* Assigned task: Retype, exactly as they stand, the lines from the start of the data to the line that contains "index pip: (380, 639)", both ends included. Leave the pictures out.
━━━━━━━━━━━━━━━━━━━━━━━━━━━━━━
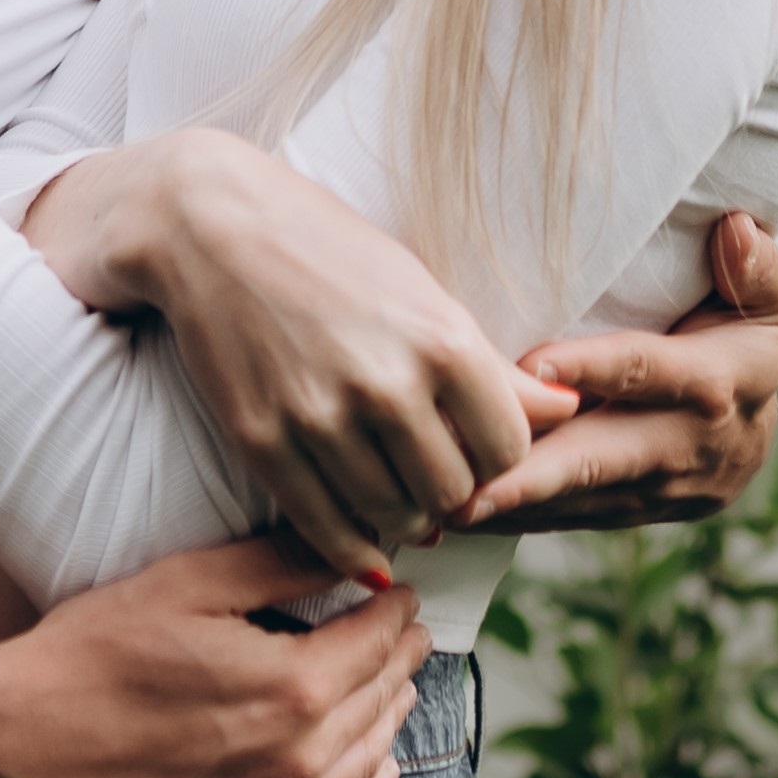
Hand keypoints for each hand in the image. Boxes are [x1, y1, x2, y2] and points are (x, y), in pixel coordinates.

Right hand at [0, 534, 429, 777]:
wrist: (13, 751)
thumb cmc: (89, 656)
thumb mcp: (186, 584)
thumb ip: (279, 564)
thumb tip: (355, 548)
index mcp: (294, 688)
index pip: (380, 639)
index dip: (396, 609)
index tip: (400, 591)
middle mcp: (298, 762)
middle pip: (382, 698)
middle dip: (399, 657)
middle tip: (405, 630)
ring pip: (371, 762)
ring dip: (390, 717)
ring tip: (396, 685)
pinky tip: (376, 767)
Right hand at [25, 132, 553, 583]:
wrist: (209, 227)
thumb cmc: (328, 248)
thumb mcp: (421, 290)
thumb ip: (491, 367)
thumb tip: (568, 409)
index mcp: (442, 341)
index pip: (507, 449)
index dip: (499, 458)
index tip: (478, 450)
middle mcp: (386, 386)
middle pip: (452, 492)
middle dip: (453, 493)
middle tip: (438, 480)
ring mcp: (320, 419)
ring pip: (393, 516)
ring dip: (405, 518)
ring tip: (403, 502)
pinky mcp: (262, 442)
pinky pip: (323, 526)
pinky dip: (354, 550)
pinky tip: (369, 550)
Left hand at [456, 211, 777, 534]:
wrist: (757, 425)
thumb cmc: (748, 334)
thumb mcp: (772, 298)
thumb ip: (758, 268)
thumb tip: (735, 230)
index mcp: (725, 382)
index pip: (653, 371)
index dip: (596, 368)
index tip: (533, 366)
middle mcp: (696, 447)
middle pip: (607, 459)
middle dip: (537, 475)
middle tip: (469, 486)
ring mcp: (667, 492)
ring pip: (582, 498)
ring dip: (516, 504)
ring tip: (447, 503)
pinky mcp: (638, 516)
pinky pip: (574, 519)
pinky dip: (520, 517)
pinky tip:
━━━━━━━━━━━━━━━━━━━━━━━━━━━━━━
* Answer box:
Hand keypoints for each hand in the image. Boxes are [x1, y1, x2, y2] and points are (x, y), in pixel coordinates.

Right hand at [0, 534, 429, 777]:
wrist: (13, 751)
thumb cmc: (89, 656)
thumb mcp: (186, 584)
thumb ip: (279, 564)
thumb tip: (355, 548)
index mcp: (294, 688)
index pip: (380, 639)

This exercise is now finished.